**Alıntı metin:**
○ ○ ○ ○ ○

Gemi Ahmet Metin'in her bir zerresine kontrolü dahilinde tamamlandı. Çivisinden tutunda yatak yerlerine kadar her bir şeyi tek tek kendisi almış ve yaptırmıştır. Ortaya herkesin hayran kaldığı müthiş bir gemi çıkmıştır. Bu yolculuğunda kendisine refakat etmek isteyenler olmuşsa da kimisi evli kimisi memur olduğu için Ahmet Metin kabul etmemiştir. Hüseyin Basri isminde yeni mezun bir gençte bu yolculuğa talip olduğunu evli ve memur olmadığını söylemiştir. Hiçbir engeli olmadığı için Ahmet Metin kabul etmiştir. Gemiye ayrıca bir kaptan (Ömer kaptan) bir hesapçı (Ömer kaptanın oğlu Süreyya Efendi) 3 tayfa (üçünün de adı Mehmet olduğu için lakaplarıyla anılacaklardır) , Tayfabaşı Hacı Çavuş, aşçı (Mehmet) ve 2 kadın (Vasiliki ve Katrina) alınır. Kadınlar temizlik ve yemek işleri ile ilgilenecektir. Vasiliki zaten annesinin yanında hizmetçilik eden birisi olduğu için Katrina ise Paris'te tanıdığı olduğu için Ahmet Metin'in yanındadır. Nihayet gemi ( Meliketü'l-Bahr) suya indirilir ve deneme gezintilerine çıkılır. Gemi herkesin beklentisinden daha iyi çıkmıştır.

○ ○ ○ ○ ○

Toplanan veri satırları
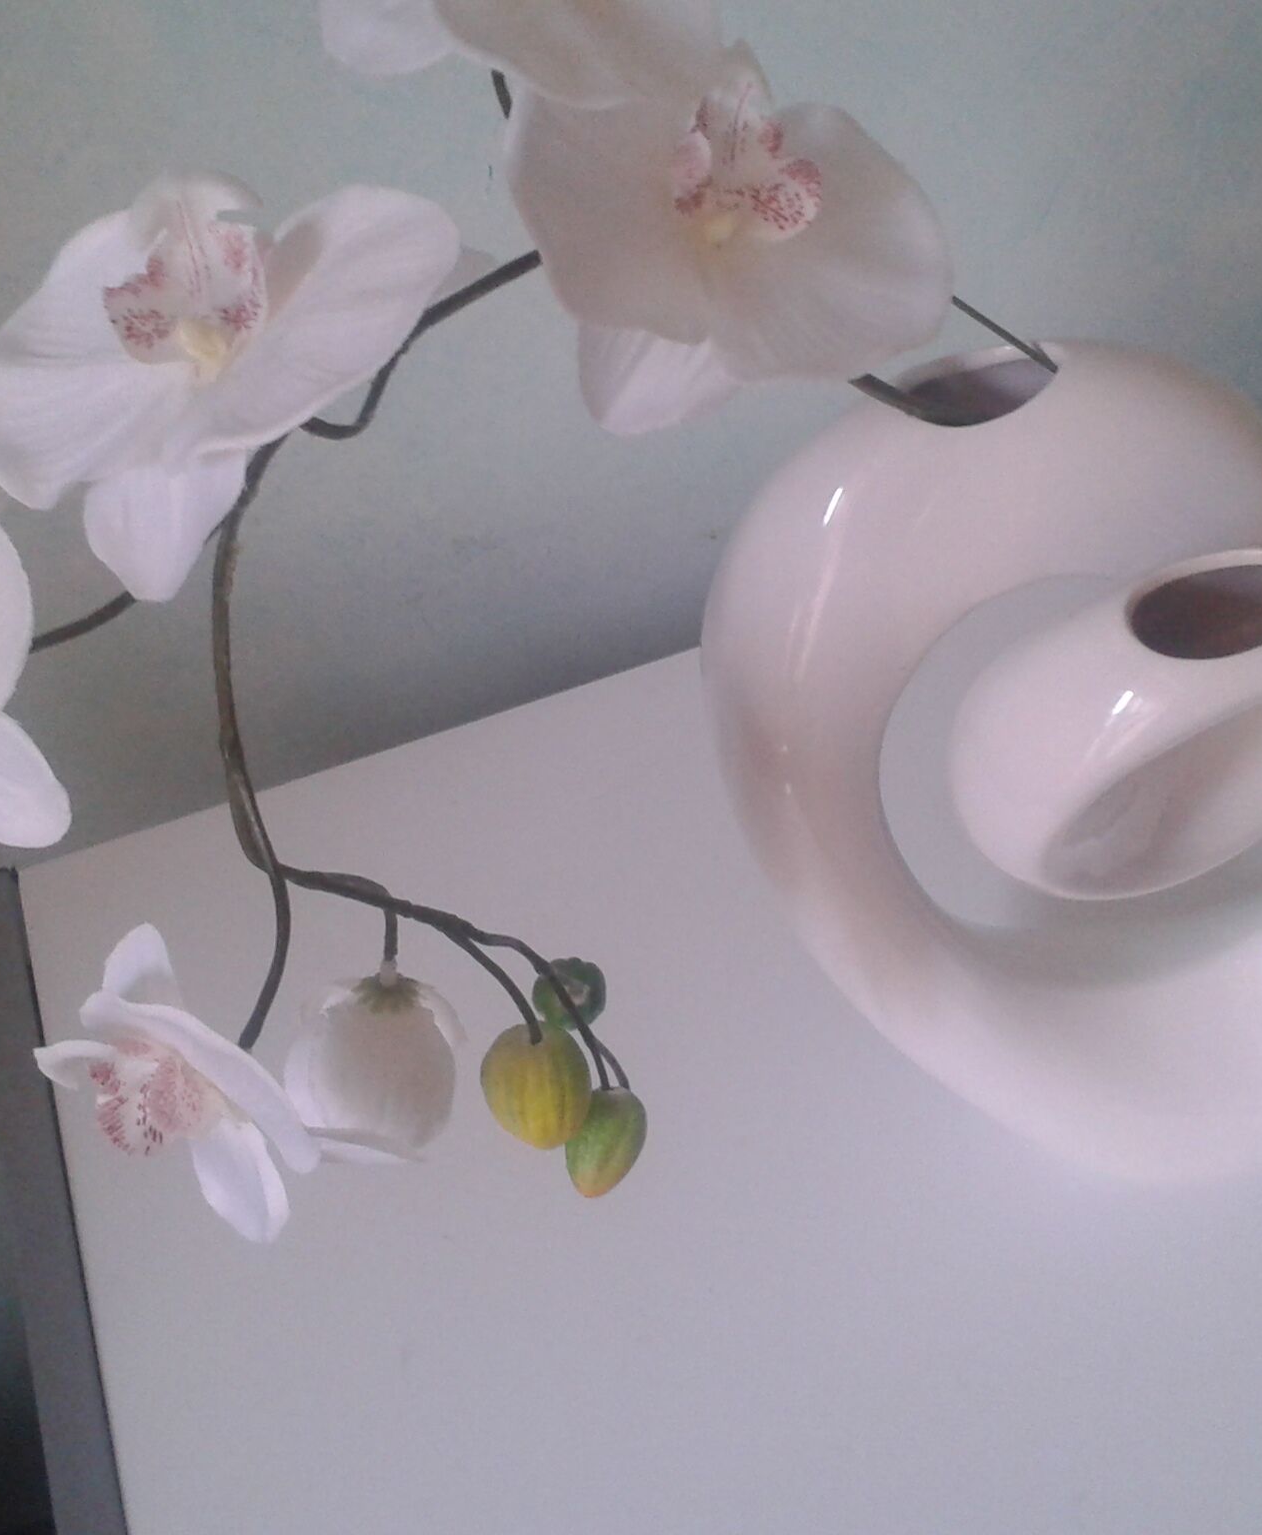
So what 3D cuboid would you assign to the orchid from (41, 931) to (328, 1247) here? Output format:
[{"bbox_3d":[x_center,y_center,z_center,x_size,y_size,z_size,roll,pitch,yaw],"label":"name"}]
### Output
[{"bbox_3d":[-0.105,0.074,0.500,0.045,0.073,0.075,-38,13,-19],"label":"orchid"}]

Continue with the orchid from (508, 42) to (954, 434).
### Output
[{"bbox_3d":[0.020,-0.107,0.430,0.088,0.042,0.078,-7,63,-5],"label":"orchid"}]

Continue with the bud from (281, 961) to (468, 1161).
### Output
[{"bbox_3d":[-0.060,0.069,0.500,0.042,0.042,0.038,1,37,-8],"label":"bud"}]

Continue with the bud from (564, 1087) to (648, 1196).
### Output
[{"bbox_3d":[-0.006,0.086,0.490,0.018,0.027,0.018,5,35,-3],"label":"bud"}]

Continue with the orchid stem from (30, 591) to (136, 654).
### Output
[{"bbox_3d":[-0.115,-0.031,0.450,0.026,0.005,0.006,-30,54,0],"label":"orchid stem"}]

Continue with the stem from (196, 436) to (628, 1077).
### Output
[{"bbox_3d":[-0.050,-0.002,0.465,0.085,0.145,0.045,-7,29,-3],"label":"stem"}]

○ ○ ○ ○ ○

**Görev yönergesi:** Gemi yapımını anlatan alıntı metne göre suya indirilen geminin adı nedir?

**Yanıt:** Meliketü'l-Bahr